Start of Records provided

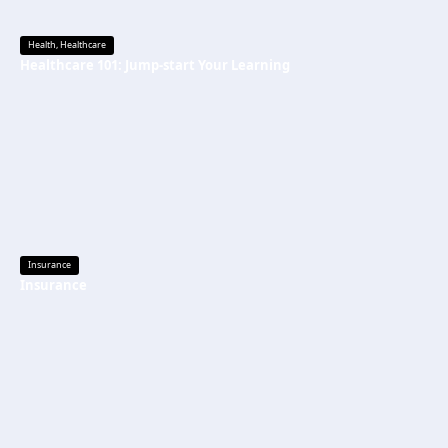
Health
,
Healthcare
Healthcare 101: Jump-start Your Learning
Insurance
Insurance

End of Records provided

▶ Task to carry out
Rewrite the lines of text in the data above as a numbered list, leaving out blank lines and the pictures.

▶ Solution
1. Health
2. ,
3. Healthcare
4. Healthcare 101: Jump-start Your Learning
5. Insurance
6. Insurance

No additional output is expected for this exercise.